Saved data entries
-- Opening Marker --

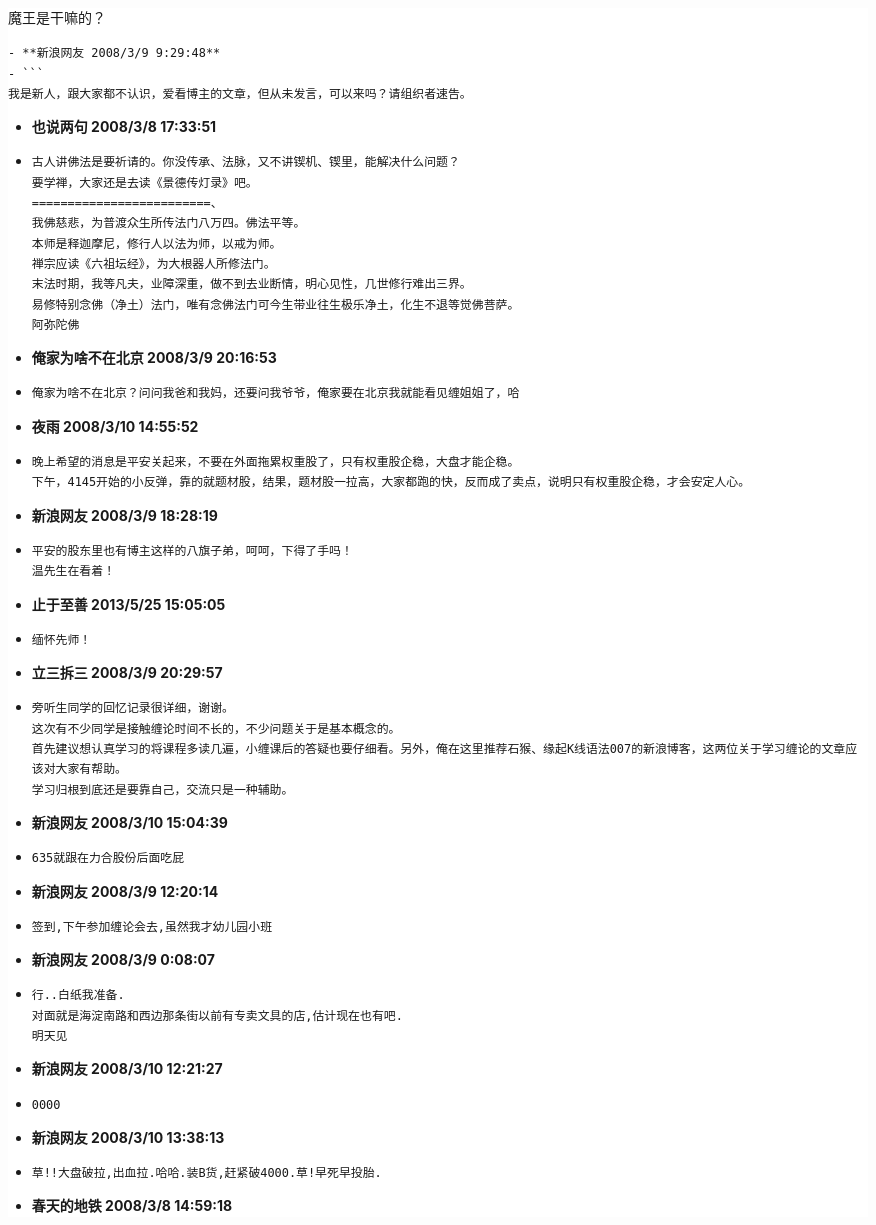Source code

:   魔王是干嘛的？
  ```
- **新浪网友 2008/3/9 9:29:48**
- ```
  我是新人，跟大家都不认识，爱看博主的文章，但从未发言，可以来吗？请组织者速告。
  ```
- **也说两句 2008/3/8 17:33:51**
- ```
  古人讲佛法是要祈请的。你没传承、法脉，又不讲锲机、锲里，能解决什么问题？
  要学禅，大家还是去读《景德传灯录》吧。
  =========================、
  我佛慈悲，为普渡众生所传法门八万四。佛法平等。
  本师是释迦摩尼，修行人以法为师，以戒为师。
  禅宗应读《六祖坛经》，为大根器人所修法门。
  末法时期，我等凡夫，业障深重，做不到去业断情，明心见性，几世修行难出三界。
  易修特别念佛（净土）法门，唯有念佛法门可今生带业往生极乐净土，化生不退等觉佛菩萨。
  阿弥陀佛
  ```
- **俺家为啥不在北京 2008/3/9 20:16:53**
- ```
  俺家为啥不在北京？问问我爸和我妈，还要问我爷爷，俺家要在北京我就能看见缠姐姐了，哈
  ```
- **夜雨 2008/3/10 14:55:52**
- ```
  晚上希望的消息是平安关起来，不要在外面拖累权重股了，只有权重股企稳，大盘才能企稳。
  下午，4145开始的小反弹，靠的就题材股，结果，题材股一拉高，大家都跑的快，反而成了卖点，说明只有权重股企稳，才会安定人心。
  ```
- **新浪网友 2008/3/9 18:28:19**
- ```
  平安的股东里也有博主这样的八旗子弟，呵呵，下得了手吗！
  温先生在看着！
  ```
- **止于至善 2013/5/25 15:05:05**
- ```
  缅怀先师！
  ```
- **立三拆三 2008/3/9 20:29:57**
- ```
  旁听生同学的回忆记录很详细，谢谢。
  这次有不少同学是接触缠论时间不长的，不少问题关于是基本概念的。
  首先建议想认真学习的将课程多读几遍，小缠课后的答疑也要仔细看。另外，俺在这里推荐石猴、缘起K线语法007的新浪博客，这两位关于学习缠论的文章应该对大家有帮助。
  学习归根到底还是要靠自己，交流只是一种辅助。
  ```
- **新浪网友 2008/3/10 15:04:39**
- ```
  635就跟在力合股份后面吃屁
  ```
- **新浪网友 2008/3/9 12:20:14**
- ```
  签到,下午参加缠论会去,虽然我才幼儿园小班
  ```
- **新浪网友 2008/3/9 0:08:07**
- ```
  行..白纸我准备.
  对面就是海淀南路和西边那条街以前有专卖文具的店,估计现在也有吧.
  明天见
  ```
- **新浪网友 2008/3/10 12:21:27**
- ```
  0000
  ```
- **新浪网友 2008/3/10 13:38:13**
- ```
  草!!大盘破拉,出血拉.哈哈.装B货,赶紧破4000.草!早死早投胎.
  ```
- **春天的地铁 2008/3/8 14:59:18**
  ```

-- Closing Marker --

WHAT THE TASK ASKS – The records above need to be copied exactly, with the pictures left out.

YOUR RESPONSE –
Source code

:   魔王是干嘛的？
  ```
- **新浪网友 2008/3/9 9:29:48**
- ```
  我是新人，跟大家都不认识，爱看博主的文章，但从未发言，可以来吗？请组织者速告。
  ```
- **也说两句 2008/3/8 17:33:51**
- ```
  古人讲佛法是要祈请的。你没传承、法脉，又不讲锲机、锲里，能解决什么问题？
  要学禅，大家还是去读《景德传灯录》吧。
  =========================、
  我佛慈悲，为普渡众生所传法门八万四。佛法平等。
  本师是释迦摩尼，修行人以法为师，以戒为师。
  禅宗应读《六祖坛经》，为大根器人所修法门。
  末法时期，我等凡夫，业障深重，做不到去业断情，明心见性，几世修行难出三界。
  易修特别念佛（净土）法门，唯有念佛法门可今生带业往生极乐净土，化生不退等觉佛菩萨。
  阿弥陀佛
  ```
- **俺家为啥不在北京 2008/3/9 20:16:53**
- ```
  俺家为啥不在北京？问问我爸和我妈，还要问我爷爷，俺家要在北京我就能看见缠姐姐了，哈
  ```
- **夜雨 2008/3/10 14:55:52**
- ```
  晚上希望的消息是平安关起来，不要在外面拖累权重股了，只有权重股企稳，大盘才能企稳。
  下午，4145开始的小反弹，靠的就题材股，结果，题材股一拉高，大家都跑的快，反而成了卖点，说明只有权重股企稳，才会安定人心。
  ```
- **新浪网友 2008/3/9 18:28:19**
- ```
  平安的股东里也有博主这样的八旗子弟，呵呵，下得了手吗！
  温先生在看着！
  ```
- **止于至善 2013/5/25 15:05:05**
- ```
  缅怀先师！
  ```
- **立三拆三 2008/3/9 20:29:57**
- ```
  旁听生同学的回忆记录很详细，谢谢。
  这次有不少同学是接触缠论时间不长的，不少问题关于是基本概念的。
  首先建议想认真学习的将课程多读几遍，小缠课后的答疑也要仔细看。另外，俺在这里推荐石猴、缘起K线语法007的新浪博客，这两位关于学习缠论的文章应该对大家有帮助。
  学习归根到底还是要靠自己，交流只是一种辅助。
  ```
- **新浪网友 2008/3/10 15:04:39**
- ```
  635就跟在力合股份后面吃屁
  ```
- **新浪网友 2008/3/9 12:20:14**
- ```
  签到,下午参加缠论会去,虽然我才幼儿园小班
  ```
- **新浪网友 2008/3/9 0:08:07**
- ```
  行..白纸我准备.
  对面就是海淀南路和西边那条街以前有专卖文具的店,估计现在也有吧.
  明天见
  ```
- **新浪网友 2008/3/10 12:21:27**
- ```
  0000
  ```
- **新浪网友 2008/3/10 13:38:13**
- ```
  草!!大盘破拉,出血拉.哈哈.装B货,赶紧破4000.草!早死早投胎.
  ```
- **春天的地铁 2008/3/8 14:59:18**
  ```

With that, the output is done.